Try it :: In the records below, find the line holding "5. The API will" and the line holding "## 📝 To-do's". Set down both, with every line between them, exactly.

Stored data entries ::
● ● ● ● ● ● ●

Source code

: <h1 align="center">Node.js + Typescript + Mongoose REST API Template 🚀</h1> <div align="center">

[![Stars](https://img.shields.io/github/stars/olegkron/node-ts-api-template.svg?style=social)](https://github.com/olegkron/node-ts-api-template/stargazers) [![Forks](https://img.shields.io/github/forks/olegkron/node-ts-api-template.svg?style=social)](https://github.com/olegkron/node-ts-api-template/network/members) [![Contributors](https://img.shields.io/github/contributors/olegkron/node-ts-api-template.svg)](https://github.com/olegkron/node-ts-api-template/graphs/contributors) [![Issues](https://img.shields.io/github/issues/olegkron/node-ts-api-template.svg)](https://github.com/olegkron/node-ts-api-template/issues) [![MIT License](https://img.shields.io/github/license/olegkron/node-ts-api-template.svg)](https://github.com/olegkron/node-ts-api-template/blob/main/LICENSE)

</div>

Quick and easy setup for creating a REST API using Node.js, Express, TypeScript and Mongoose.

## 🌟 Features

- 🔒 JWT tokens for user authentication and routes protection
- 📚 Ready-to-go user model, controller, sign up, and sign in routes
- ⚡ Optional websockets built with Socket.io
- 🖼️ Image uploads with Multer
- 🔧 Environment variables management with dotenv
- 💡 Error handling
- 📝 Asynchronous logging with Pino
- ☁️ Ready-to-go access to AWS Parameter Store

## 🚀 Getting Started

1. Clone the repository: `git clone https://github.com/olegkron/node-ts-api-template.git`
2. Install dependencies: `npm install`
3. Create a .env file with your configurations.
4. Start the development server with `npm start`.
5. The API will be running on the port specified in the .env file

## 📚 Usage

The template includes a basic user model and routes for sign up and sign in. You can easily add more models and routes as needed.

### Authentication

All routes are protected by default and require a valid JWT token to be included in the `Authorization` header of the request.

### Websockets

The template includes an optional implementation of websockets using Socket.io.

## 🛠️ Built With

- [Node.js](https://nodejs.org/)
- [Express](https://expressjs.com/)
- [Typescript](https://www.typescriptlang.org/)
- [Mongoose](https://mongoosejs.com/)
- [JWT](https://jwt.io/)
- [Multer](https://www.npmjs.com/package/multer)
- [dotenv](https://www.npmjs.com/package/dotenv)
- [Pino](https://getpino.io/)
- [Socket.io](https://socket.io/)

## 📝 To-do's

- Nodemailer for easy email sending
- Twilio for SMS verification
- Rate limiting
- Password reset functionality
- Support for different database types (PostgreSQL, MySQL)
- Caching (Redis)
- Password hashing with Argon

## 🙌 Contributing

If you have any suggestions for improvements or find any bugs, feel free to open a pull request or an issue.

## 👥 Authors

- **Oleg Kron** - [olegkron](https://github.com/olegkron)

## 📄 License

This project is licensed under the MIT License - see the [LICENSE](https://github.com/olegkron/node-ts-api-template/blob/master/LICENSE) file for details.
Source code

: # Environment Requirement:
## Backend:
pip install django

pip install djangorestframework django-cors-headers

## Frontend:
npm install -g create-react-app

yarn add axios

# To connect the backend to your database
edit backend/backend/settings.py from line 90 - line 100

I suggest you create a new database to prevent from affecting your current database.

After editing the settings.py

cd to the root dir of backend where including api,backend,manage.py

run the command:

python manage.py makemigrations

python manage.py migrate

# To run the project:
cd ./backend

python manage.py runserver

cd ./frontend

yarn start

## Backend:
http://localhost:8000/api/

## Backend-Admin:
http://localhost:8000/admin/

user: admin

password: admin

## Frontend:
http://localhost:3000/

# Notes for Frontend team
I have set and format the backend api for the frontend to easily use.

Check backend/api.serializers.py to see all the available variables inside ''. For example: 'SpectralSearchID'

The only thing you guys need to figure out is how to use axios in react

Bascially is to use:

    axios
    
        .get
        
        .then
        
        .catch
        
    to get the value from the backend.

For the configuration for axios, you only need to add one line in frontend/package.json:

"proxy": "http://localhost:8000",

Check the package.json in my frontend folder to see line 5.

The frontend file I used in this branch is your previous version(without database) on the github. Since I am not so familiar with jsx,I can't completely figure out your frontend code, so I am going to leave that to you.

● ● ● ● ● ● ●

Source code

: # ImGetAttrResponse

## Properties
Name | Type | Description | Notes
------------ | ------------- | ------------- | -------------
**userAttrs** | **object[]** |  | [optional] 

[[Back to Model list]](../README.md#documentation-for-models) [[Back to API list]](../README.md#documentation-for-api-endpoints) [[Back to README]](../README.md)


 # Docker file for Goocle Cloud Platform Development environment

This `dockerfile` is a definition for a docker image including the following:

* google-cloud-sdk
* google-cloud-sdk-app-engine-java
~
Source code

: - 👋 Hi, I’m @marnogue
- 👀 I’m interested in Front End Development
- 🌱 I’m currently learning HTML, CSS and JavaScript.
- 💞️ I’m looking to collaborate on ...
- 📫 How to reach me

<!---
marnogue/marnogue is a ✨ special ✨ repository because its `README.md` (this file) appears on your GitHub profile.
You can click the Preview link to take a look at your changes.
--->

● ● ● ● ● ● ●

Completed task ::
5. The API will be running on the port specified in the .env file

## 📚 Usage

The template includes a basic user model and routes for sign up and sign in. You can easily add more models and routes as needed.

### Authentication

All routes are protected by default and require a valid JWT token to be included in the `Authorization` header of the request.

### Websockets

The template includes an optional implementation of websockets using Socket.io.

## 🛠️ Built With

- [Node.js](https://nodejs.org/)
- [Express](https://expressjs.com/)
- [Typescript](https://www.typescriptlang.org/)
- [Mongoose](https://mongoosejs.com/)
- [JWT](https://jwt.io/)
- [Multer](https://www.npmjs.com/package/multer)
- [dotenv](https://www.npmjs.com/package/dotenv)
- [Pino](https://getpino.io/)
- [Socket.io](https://socket.io/)

## 📝 To-do's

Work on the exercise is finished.